Fig. 3: Analysis of Perturbation Response and Reverse Perturbation Predictions.
From: CellFM: a large-scale foundation model pre-trained on transcriptomics of 100 million human cells

a A diagram showcasing the perturbation prediction model leveraging cell-specific gene embeddings derived from CellFM. b The mean square error (MSE) between predicted and actual post-gene expressions for the top differentially expressed (DE) genes in a zero-shot setting. c Comparison of CellFM with other single-cell foundation models and the perturbation prediction method GERAS. Pearson correlation coefficients between predicted and actual gene expression changes are reported for the top differentially expressed (DE) genes in a zero-shot setting. d Analysis of gene expression changes following perturbations of AHR+ctrl (n = 464 cells) and BPGM+ZBTB1 (n = 280 cells). The plots compare predicted versus actual expression changes for the top 20 differentially expressed genes.

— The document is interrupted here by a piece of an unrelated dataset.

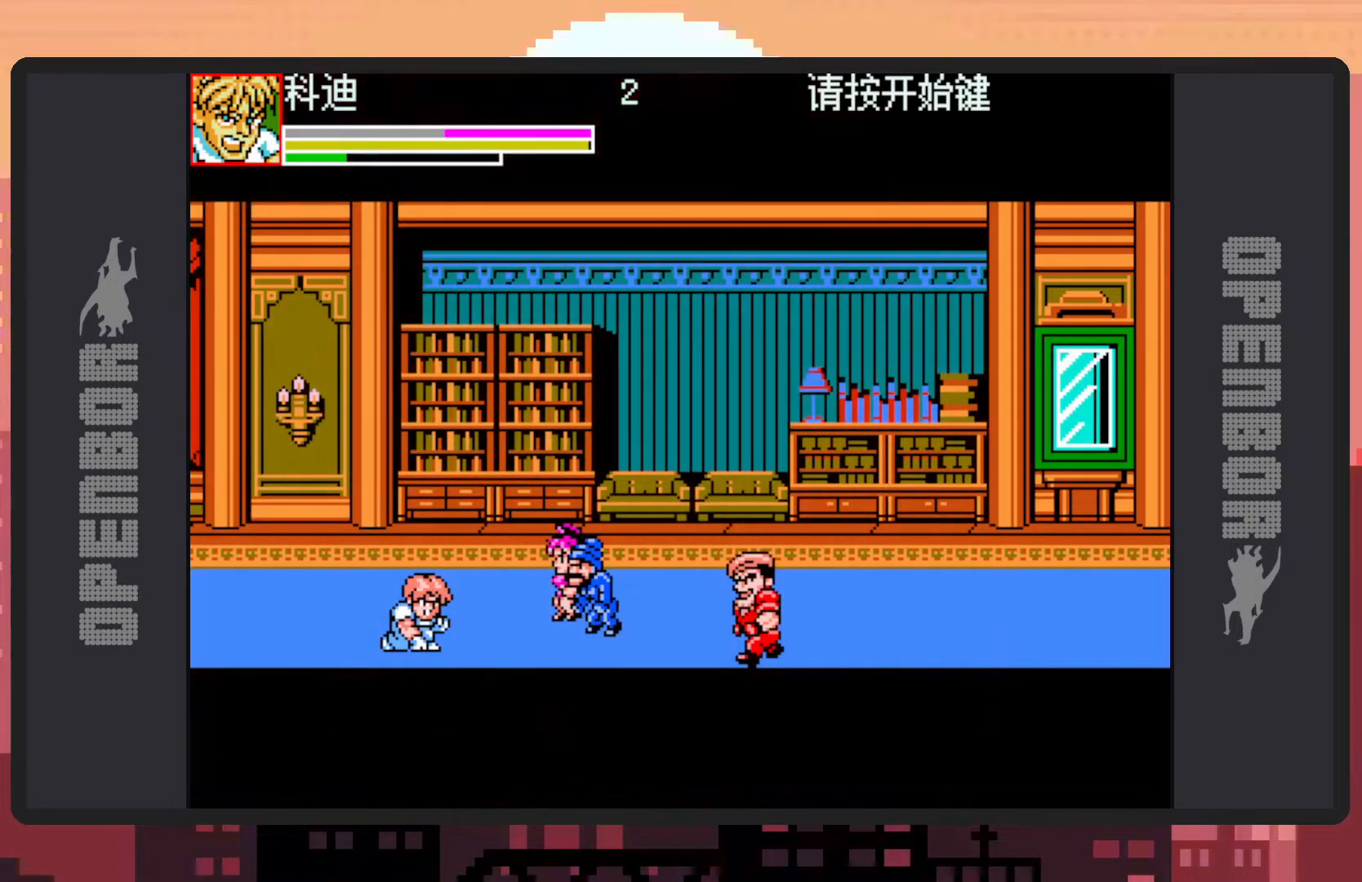
{"buttons": ["Y", "DPAD_RIGHT"], "events": [[34, "Y", "down"], [84, "Y", "up"], [134, "Y", "down"], [184, "Y", "up"], [217, "Y", "down"], [267, "Y", "up"], [317, "Y", "down"], [367, "Y", "up"], [401, "Y", "down"], [451, "Y", "up"], [501, "Y", "down"]]}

Box plot elements represent: center line, median (50th percentile); box limits, upper (75th) and lower (25th) quartiles; whiskers, 1.5 × interquartile range (IQR) from the box; points beyond whiskers are considered outliers. The horizontal dashed line indicates the null effect baseline (0 change). Minimum and maximum values are represented by the whisker endpoints, with all percentiles calculated from the empirical distribution of expression changes. e A graphical representation of potential perturbation combinations across a 20-gene space, differentiated by experiment type (train, valid, test, unseen). Predicted perturbations are indicated by square boxes, with the actual source perturbation marked by a cross. The boxes are colored as follows: dark purple for test data, light purple for validation, medium purple for training, and gray for unseen. f The accuracy of each model in predicting the correct source of perturbation among the top 10 predictions for test cases in a fine-tuning setting. Source data are provided as a Source Data file.